Nicke menyebut bahwa opsi impor jauh lebih murah ketimbang menguras minyak dari sumur-sumur minyak yang ada di dalam negeri. Beberapa kilang direncanakan dihentikan operasinya.
Stok solar dan avtur di Indonesia juga memecahkan rekor, dari rata-rata cukup untuk 25 hari menjadi 100 hari. Segala situasi tersebut berujung pada desakan agar harga BBM di Indonesia diturunkan. Namun, pemerintah mengindikasikan tidak akan terburu-buru menurunkan harga BBM.
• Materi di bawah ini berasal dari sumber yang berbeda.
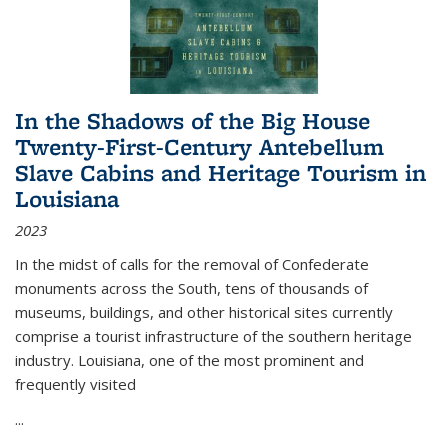
In the Shadows of the Big House
Twenty-First-Century Antebellum
Slave Cabins and Heritage Tourism in
Louisiana
2023
In the midst of calls for the removal of Confederate
monuments across the South, tens of thousands of
museums, buildings, and other historical sites currently
comprise a tourist infrastructure of the southern heritage
industry. Louisiana, one of the most prominent and
frequently visited
...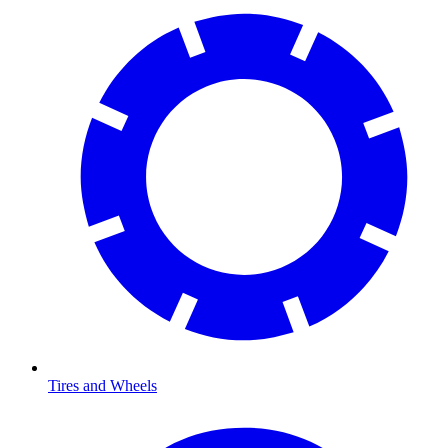
Tires and Wheels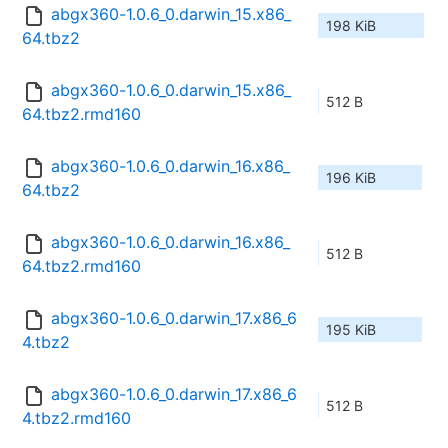
abgx360-1.0.6_0.darwin_15.x86_
198 KiB
64.tbz2
abgx360-1.0.6_0.darwin_15.x86_
512 B
64.tbz2.rmd160
abgx360-1.0.6_0.darwin_16.x86_
196 KiB
64.tbz2
abgx360-1.0.6_0.darwin_16.x86_
512 B
64.tbz2.rmd160
abgx360-1.0.6_0.darwin_17.x86_6
195 KiB
4.tbz2
abgx360-1.0.6_0.darwin_17.x86_6
512 B
4.tbz2.rmd160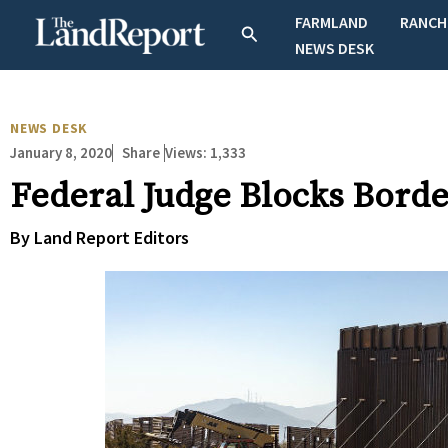
Skip
FARMLAND
RANCH
Search
to
NEWS DESK
content
NEWS DESK
January 8, 2020
Views:
1,333
Share
Federal Judge Blocks Borde
By Land Report Editors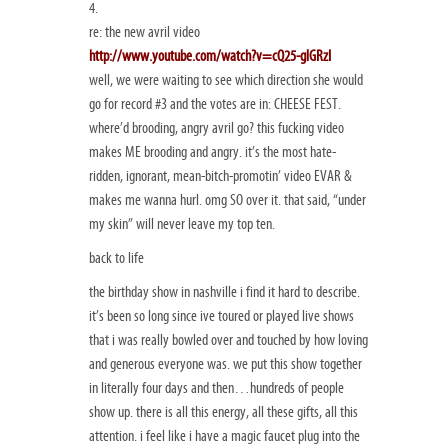
4.
re: the new avril video
http://www.youtube.com/watch?v=cQ25-glGRzI
well, we were waiting to see which direction she would
go for record #3 and the votes are in: CHEESE FEST.
where’d brooding, angry avril go? this fucking video
makes ME brooding and angry. it’s the most hate-
ridden, ignorant, mean-bitch-promotin’ video EVAR &
makes me wanna hurl. omg SO over it. that said, “under
my skin” will never leave my top ten.
back to life
the birthday show in nashville i find it hard to describe.
it’s been so long since ive toured or played live shows
that i was really bowled over and touched by how loving
and generous everyone was. we put this show together
in literally four days and then…hundreds of people
show up. there is all this energy, all these gifts, all this
attention. i feel like i have a magic faucet plug into the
Rencana pemotongan produksi minyak anggota Organisasi Negara-negara Pengekspor Minyak (OPEC) beserta aliansinya mulai Mei mendatang serta nilai tukar rupiah terhadap dollar AS menjadi pertimbangannya. Pemerintah juga sadar, menurunkan harga jual BBM membuat fiskal Pertamina tertekan.
Harga minyak mentah negatif di Amerika juga tak serta-merta menurunkan harga BBM di sana. Pertanyaan lain, sejauh mana signifikansi penurunan harga BBM saat tak banyak orang membutuhkannya di tengah pandemi Covid-19? Simalakama.